Of course, anything concerning Suda 51 comes with an expectation of uniqueness, quirkiness and an unabashed refusal to compromise. Black Knight Sword seems to have no plans to upend such expectations, at least as far the aesthetics are concerned.
Like a meeting between Eastern Europe and Japan, puppetry and 19th-century art styles are uncommon bedfellows in the world of videogames. The hack ‘n’ slash gameplay may not be entirely fresh, but this aesthetic certainly is. Just look at the screenshots… I for one haven’t seen anything that is easily comparable to such art direction.

Framed by the deep red of a theatre curtain, each and every sidescrolling scene looks as though it has been plucked from the sketch book of a morose, depressed artist of Victorian England descent. Moody lighting, muted tones and a desire to subvert your expectations are the order of the day. I came into the Black Knight Sword demo knowing nothing about the game, I left with those images circling my head and with a genuine sense of wanting to experience more just to see more.
Fans of videogame observation are in for a treat.
The art style is brought into even sharper focus, and given an over-worldly sense of motion, thanks to the decision to scroll the world around the player. Rather than moving the knight through the environment, your heavily armoured warrior stays in the centre of the screen as the backdrops glide past.
Such heavenly motion is juxtaposed by the comparatively traditional gameplay. Combat is hack ‘n’ slash in every sense of the term, with simple strikes of your sword ending the lives of the borderline ridiculously designed enemies in explosions of blood and dismemberment.

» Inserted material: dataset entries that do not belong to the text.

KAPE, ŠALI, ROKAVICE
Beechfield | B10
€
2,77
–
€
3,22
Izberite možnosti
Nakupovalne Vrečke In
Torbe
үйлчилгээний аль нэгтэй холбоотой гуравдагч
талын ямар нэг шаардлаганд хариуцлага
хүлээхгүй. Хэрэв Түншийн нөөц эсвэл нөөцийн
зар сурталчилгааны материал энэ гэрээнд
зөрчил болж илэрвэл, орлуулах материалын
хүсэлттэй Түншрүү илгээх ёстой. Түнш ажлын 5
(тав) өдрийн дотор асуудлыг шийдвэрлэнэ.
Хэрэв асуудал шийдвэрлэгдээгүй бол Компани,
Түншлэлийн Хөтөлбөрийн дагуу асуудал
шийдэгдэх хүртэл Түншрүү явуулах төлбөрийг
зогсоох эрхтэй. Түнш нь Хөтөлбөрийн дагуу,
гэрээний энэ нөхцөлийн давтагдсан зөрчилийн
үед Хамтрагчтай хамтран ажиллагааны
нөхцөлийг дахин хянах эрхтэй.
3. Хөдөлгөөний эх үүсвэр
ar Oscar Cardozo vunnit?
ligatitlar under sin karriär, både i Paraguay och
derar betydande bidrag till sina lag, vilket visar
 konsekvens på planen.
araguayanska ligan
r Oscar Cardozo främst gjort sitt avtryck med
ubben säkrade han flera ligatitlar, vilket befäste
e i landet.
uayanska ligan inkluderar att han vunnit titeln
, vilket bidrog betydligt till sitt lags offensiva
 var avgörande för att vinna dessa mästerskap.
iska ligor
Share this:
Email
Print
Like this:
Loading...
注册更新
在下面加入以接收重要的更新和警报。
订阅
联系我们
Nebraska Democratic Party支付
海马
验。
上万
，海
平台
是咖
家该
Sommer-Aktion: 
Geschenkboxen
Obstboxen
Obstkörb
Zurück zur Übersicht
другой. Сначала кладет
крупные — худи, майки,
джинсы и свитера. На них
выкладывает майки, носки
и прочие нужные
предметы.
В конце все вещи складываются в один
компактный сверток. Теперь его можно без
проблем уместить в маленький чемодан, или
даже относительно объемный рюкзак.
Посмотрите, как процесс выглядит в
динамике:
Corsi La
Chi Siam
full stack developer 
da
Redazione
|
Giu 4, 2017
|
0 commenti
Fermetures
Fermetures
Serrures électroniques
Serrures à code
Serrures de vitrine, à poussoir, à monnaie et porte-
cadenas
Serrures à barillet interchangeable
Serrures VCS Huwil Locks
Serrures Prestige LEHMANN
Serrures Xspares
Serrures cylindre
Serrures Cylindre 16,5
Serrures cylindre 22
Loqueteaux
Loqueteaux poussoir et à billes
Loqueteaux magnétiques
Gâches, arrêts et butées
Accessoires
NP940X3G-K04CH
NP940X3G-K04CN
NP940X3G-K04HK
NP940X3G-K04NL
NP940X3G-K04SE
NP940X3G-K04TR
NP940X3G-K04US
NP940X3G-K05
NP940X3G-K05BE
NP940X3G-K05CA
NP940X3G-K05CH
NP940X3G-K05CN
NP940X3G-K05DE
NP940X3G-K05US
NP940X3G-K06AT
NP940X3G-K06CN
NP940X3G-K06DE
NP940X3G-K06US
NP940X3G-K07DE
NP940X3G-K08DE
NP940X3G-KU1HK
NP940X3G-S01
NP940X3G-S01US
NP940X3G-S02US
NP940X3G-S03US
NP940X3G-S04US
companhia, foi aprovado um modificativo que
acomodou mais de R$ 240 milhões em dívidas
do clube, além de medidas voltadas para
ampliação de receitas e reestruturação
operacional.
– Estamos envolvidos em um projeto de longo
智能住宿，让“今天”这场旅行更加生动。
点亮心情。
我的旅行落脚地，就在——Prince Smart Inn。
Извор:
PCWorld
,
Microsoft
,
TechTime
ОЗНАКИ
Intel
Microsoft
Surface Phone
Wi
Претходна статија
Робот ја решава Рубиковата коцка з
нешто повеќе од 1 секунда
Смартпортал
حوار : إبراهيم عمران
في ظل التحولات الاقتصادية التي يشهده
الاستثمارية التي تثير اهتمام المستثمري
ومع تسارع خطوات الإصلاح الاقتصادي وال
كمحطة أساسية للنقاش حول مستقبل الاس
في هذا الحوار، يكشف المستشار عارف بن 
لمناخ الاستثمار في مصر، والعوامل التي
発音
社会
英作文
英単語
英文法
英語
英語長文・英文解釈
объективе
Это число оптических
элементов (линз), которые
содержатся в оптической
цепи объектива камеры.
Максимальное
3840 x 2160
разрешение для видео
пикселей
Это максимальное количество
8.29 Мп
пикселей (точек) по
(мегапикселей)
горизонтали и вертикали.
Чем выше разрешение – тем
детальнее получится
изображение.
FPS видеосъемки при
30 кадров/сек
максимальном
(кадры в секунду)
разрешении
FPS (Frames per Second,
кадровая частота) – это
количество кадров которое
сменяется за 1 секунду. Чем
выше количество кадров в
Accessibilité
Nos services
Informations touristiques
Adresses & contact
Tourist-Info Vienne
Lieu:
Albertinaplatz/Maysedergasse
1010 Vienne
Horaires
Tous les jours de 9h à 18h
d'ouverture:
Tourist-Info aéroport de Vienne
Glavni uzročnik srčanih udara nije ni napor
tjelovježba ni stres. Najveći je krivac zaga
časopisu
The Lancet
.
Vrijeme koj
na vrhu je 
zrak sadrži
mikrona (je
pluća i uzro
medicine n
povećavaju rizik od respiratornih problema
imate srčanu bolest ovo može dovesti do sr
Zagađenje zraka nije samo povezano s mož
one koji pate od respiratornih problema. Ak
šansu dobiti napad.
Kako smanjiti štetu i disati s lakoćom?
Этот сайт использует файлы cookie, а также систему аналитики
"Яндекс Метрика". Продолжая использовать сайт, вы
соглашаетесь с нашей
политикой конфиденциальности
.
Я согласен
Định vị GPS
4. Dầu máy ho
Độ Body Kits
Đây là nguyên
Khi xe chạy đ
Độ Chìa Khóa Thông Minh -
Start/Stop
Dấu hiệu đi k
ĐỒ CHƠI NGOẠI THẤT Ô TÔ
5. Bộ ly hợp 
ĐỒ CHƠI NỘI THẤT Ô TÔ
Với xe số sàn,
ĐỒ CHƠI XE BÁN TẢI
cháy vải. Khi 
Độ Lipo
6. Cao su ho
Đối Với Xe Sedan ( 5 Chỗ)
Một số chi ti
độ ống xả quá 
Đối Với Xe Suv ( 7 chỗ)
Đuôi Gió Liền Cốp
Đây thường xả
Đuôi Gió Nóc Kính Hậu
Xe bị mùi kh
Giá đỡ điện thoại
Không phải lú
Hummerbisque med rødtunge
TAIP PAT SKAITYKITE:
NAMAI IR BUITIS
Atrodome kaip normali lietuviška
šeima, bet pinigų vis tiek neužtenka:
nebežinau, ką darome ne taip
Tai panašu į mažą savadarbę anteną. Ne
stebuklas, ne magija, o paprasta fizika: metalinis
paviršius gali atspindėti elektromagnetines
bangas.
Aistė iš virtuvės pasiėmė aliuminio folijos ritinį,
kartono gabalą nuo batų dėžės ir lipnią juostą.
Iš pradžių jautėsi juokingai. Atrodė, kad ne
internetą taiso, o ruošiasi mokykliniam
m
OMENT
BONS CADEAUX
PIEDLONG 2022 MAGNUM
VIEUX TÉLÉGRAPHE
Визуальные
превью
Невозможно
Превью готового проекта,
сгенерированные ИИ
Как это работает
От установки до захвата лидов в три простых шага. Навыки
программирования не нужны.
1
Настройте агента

From what I’ve seen thus far, enemy numbers are small – this can hardly be considered to harbour the same intensity of gameplay as Golden Axe or Castle Crashers – and gameplay is designed around overcoming diverse situations rather than hordes of bodies. The challenge here will be to keep things interesting by constantly delivering enticing scenarios, but what’s for sure is that the lower enemy count allows you plenty of opportunity to ogle the scenery.
Like almost every game of today’s era, Black Knight Sword adds an RPG element in the form of an upgrade system. Vanquished enemies sometimes drop hearts which act as the game’s currency and are traded in to improve your abilities.
Having seen so little of the game it’s impossible to comment on their effectiveness or long-term appeal and, in all honestly, I’m not concerned by those sorts of additions as a general rule. But I’ll reserve judgement until the finished article is in my hands.

All of this is wrapped in a musical score composed by the uniformly brilliant Akira Yamaoka (Silent Hill, Shadows of the Damned and the upcoming Lollipop Chainsaw), so expect the sound design to compliment and enrich the visual element.
No matter how Black Knight Sword turns out (good or bad), there’s little chance that this is going to be the game that finally brings the Grasshopper Manufacture the commercial success their games deserve. The studio’s reluctance to compromise and desire to constantly craft fresh (often challenging) experiences means they’ll likely always stay rooted in the realm of artistic appreciation rather than mass entertainment.
Black Knight Sword, like Shadows of the Damned, Killer7 and No More Heroes, will likely become another sexy little secret of those in the know. Needless to say, I’m eager for a bigger peek at the puppets as they glide across their floating backdrop.